┌────────

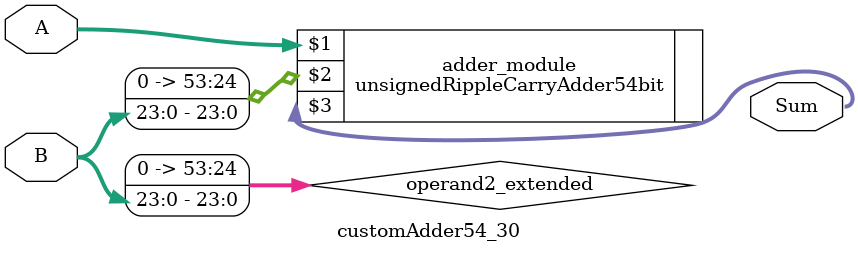
<source format=v>
module customAdder54_30(
                        input [53 : 0] A,
                        input [23 : 0] B,
                        
                        output [54 : 0] Sum
                );

        wire [53 : 0] operand2_extended;
        
        assign operand2_extended =  {30'b0, B};
        
        unsignedRippleCarryAdder54bit adder_module(
            A,
            operand2_extended,
            Sum
        );
        
        endmodule
        
</source>
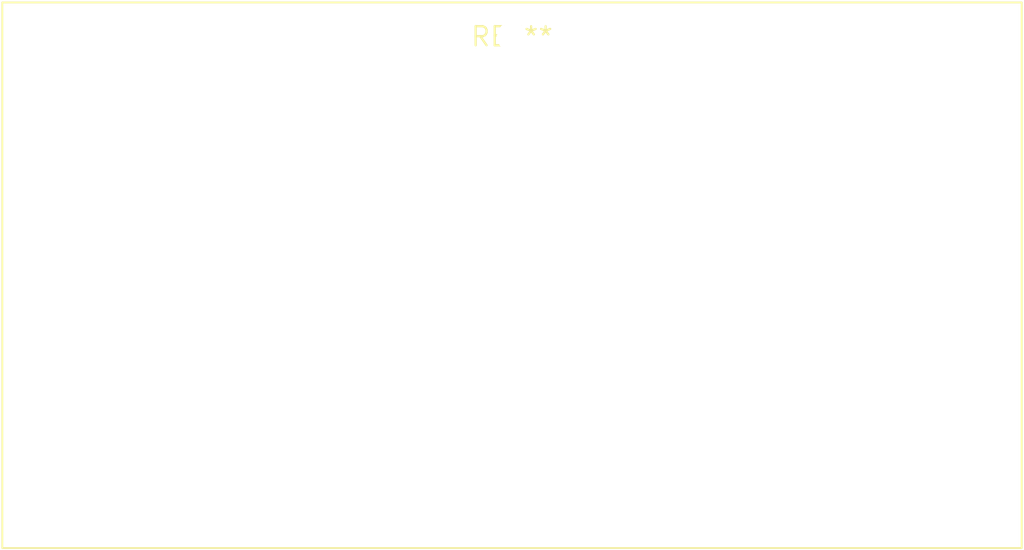
<source format=kicad_pcb>
(kicad_pcb (version 20240108) (generator pcbnew)

  (general
    (thickness 1.6)
  )

  (paper "A4")
  (layers
    (0 "F.Cu" signal)
    (31 "B.Cu" signal)
    (32 "B.Adhes" user "B.Adhesive")
    (33 "F.Adhes" user "F.Adhesive")
    (34 "B.Paste" user)
    (35 "F.Paste" user)
    (36 "B.SilkS" user "B.Silkscreen")
    (37 "F.SilkS" user "F.Silkscreen")
    (38 "B.Mask" user)
    (39 "F.Mask" user)
    (40 "Dwgs.User" user "User.Drawings")
    (41 "Cmts.User" user "User.Comments")
    (42 "Eco1.User" user "User.Eco1")
    (43 "Eco2.User" user "User.Eco2")
    (44 "Edge.Cuts" user)
    (45 "Margin" user)
    (46 "B.CrtYd" user "B.Courtyard")
    (47 "F.CrtYd" user "F.Courtyard")
    (48 "B.Fab" user)
    (49 "F.Fab" user)
    (50 "User.1" user)
    (51 "User.2" user)
    (52 "User.3" user)
    (53 "User.4" user)
    (54 "User.5" user)
    (55 "User.6" user)
    (56 "User.7" user)
    (57 "User.8" user)
    (58 "User.9" user)
  )

  (setup
    (pad_to_mask_clearance 0)
    (pcbplotparams
      (layerselection 0x00010fc_ffffffff)
      (plot_on_all_layers_selection 0x0000000_00000000)
      (disableapertmacros false)
      (usegerberextensions false)
      (usegerberattributes false)
      (usegerberadvancedattributes false)
      (creategerberjobfile false)
      (dashed_line_dash_ratio 12.000000)
      (dashed_line_gap_ratio 3.000000)
      (svgprecision 4)
      (plotframeref false)
      (viasonmask false)
      (mode 1)
      (useauxorigin false)
      (hpglpennumber 1)
      (hpglpenspeed 20)
      (hpglpendiameter 15.000000)
      (dxfpolygonmode false)
      (dxfimperialunits false)
      (dxfusepcbnewfont false)
      (psnegative false)
      (psa4output false)
      (plotreference false)
      (plotvalue false)
      (plotinvisibletext false)
      (sketchpadsonfab false)
      (subtractmaskfromsilk false)
      (outputformat 1)
      (mirror false)
      (drillshape 1)
      (scaleselection 1)
      (outputdirectory "")
    )
  )

  (net 0 "")

  (footprint "L_Toroid_Vertical_L67.6mm_W36.1mm_P31.80mm_Vishay_TJ9" (layer "F.Cu") (at 0 0))

)

</source>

└────────

#### [PROBLEM]
Return all lines in the entries above that carry the word "CrtYd".

#### [EXERCISE RESULT]
    (46 "B.CrtYd" user "B.Courtyard")
    (47 "F.CrtYd" user "F.Courtyard")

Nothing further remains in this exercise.